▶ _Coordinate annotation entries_
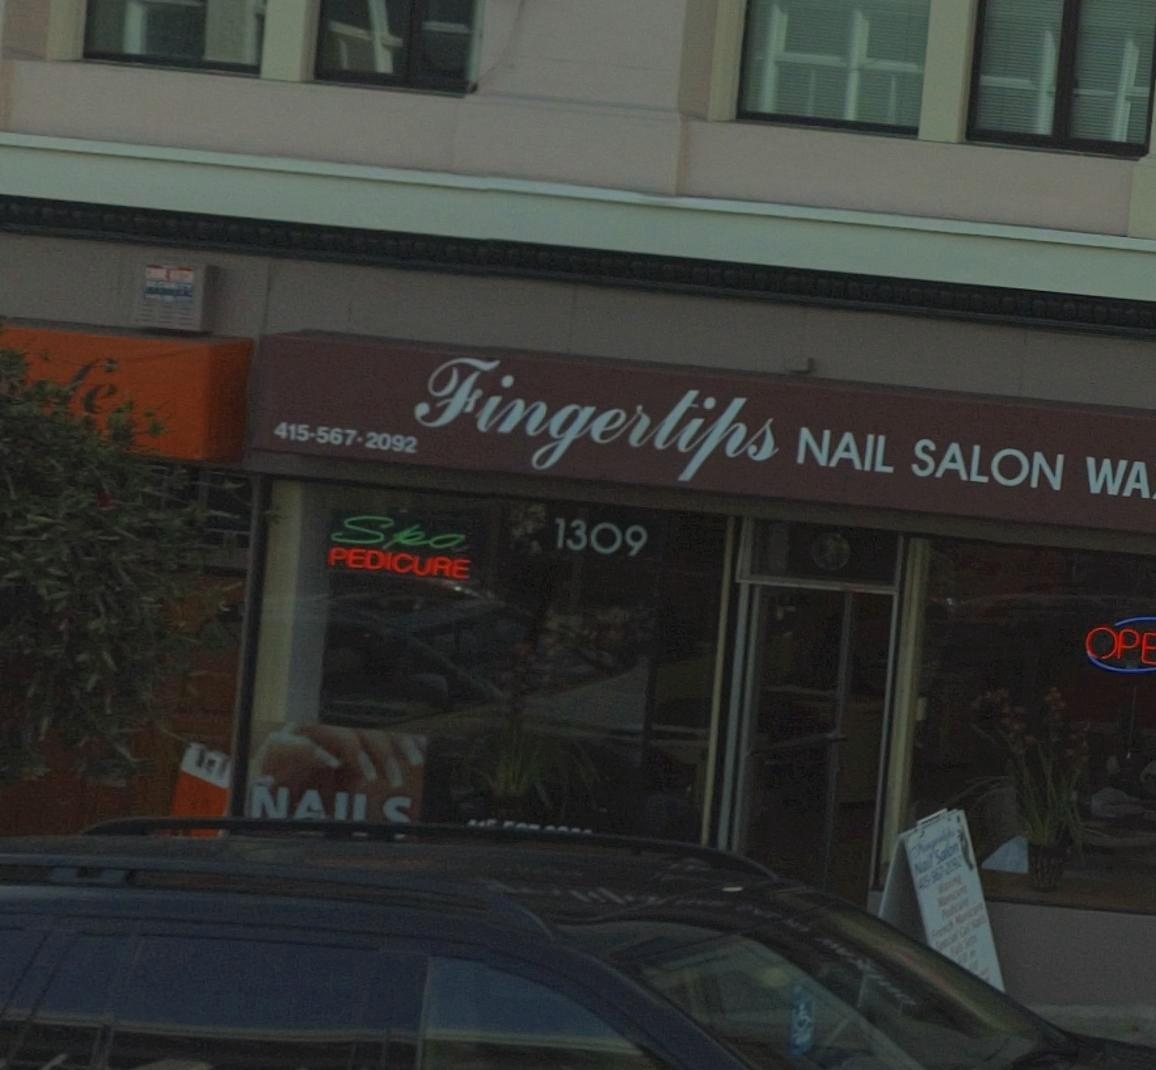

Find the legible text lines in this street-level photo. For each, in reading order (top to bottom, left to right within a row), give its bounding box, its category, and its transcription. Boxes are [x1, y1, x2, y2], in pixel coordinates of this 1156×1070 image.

[269, 417, 422, 458] None: 415-567-2092
[407, 350, 1154, 502] BusinessName: Fingertips NAIL SALON WA
[325, 509, 472, 554] None: Spa
[549, 511, 662, 563] StreetNumber: 1309
[321, 541, 476, 584] None: PEDICURE
[1080, 622, 1145, 664] None: OP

▶ _PROBLEM REQUIREMENTS_
Return every line of the entries above word for word, omitting the picture.

▶ _RESPONSE FOR THIS EXERCISE_
Find the legible text lines in this street-level photo. For each, in reading order (top to bottom, left to right within a row), give its bounding box, its category, and its transcription. Boxes are [x1, y1, x2, y2], in pixel coordinates of this 1156×1070 image.

[269, 417, 422, 458] None: 415-567-2092
[407, 350, 1154, 502] BusinessName: Fingertips NAIL SALON WA
[325, 509, 472, 554] None: Spa
[549, 511, 662, 563] StreetNumber: 1309
[321, 541, 476, 584] None: PEDICURE
[1080, 622, 1145, 664] None: OP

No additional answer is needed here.